## Recorded data
*** Block opens ***
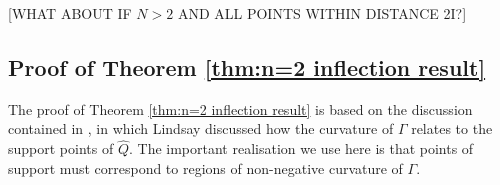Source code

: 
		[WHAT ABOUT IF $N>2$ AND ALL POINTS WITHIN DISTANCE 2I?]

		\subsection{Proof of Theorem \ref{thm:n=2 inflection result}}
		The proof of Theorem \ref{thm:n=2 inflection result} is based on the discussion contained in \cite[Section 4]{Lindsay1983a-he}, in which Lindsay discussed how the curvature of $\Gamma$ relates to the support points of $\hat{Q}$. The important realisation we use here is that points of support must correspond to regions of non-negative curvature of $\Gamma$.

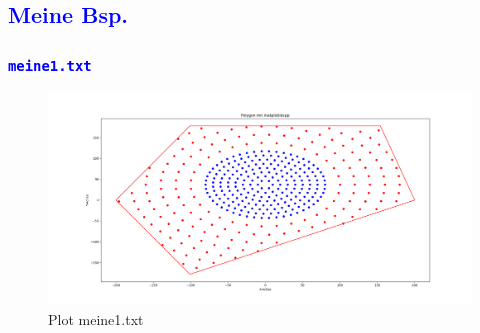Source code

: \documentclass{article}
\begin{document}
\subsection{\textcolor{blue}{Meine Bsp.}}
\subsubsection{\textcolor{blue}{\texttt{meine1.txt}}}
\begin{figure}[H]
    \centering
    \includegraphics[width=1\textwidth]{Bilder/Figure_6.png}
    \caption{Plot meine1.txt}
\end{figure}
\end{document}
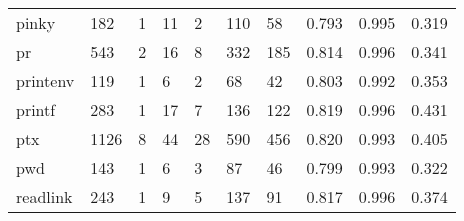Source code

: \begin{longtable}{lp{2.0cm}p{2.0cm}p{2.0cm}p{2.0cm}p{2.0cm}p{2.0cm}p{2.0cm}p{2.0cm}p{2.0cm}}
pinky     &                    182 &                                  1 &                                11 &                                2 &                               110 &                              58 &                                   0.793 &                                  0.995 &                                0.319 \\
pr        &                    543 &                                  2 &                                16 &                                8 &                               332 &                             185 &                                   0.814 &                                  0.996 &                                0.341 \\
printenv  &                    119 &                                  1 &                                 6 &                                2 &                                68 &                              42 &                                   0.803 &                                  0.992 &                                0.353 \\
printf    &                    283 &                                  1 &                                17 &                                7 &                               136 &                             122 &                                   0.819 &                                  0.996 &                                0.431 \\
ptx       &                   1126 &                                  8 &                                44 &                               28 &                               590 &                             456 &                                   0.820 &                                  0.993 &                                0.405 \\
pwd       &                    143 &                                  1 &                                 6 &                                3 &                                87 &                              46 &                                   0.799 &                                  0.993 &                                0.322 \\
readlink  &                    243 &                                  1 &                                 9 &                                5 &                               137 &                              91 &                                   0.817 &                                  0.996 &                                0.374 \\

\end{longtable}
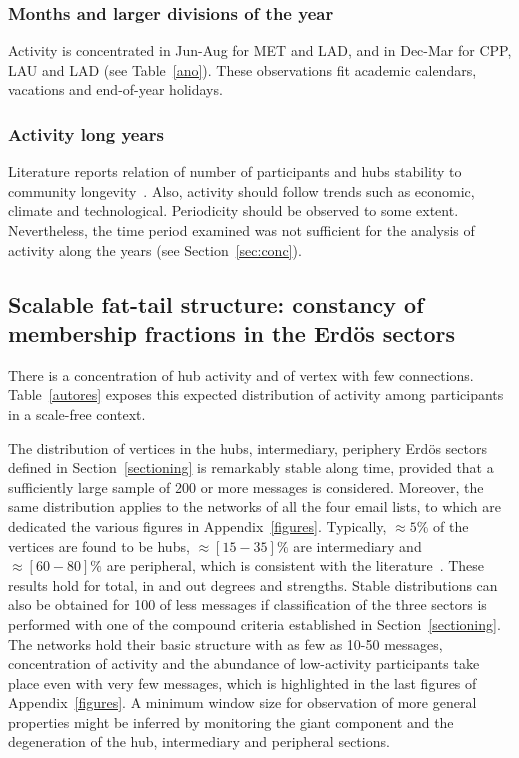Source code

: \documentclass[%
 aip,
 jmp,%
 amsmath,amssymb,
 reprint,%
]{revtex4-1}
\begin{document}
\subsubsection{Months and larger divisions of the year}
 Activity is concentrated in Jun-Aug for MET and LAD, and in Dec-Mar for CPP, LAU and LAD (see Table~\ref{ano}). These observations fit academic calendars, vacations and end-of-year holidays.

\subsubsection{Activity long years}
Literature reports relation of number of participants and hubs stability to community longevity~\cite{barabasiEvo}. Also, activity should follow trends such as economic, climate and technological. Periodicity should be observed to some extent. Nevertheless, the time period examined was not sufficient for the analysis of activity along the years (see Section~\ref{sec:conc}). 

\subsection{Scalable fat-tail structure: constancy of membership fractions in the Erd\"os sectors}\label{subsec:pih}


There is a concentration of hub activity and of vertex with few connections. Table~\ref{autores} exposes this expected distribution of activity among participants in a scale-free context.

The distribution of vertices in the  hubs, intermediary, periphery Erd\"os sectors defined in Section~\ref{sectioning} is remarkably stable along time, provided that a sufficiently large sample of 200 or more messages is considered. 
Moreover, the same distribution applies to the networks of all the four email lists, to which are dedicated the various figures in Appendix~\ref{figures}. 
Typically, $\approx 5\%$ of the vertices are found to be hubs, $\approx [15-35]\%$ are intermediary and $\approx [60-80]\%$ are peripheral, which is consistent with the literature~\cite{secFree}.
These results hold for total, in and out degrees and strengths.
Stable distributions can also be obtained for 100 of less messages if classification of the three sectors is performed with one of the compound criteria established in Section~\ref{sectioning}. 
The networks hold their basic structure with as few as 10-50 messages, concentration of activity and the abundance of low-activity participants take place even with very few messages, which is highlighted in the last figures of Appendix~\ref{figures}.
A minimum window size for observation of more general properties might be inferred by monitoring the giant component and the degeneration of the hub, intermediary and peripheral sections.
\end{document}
*** Block closes ***
## Required action
Going through the material, find each line with the string "longtable". Then state only how many there are.

## Response to the task
2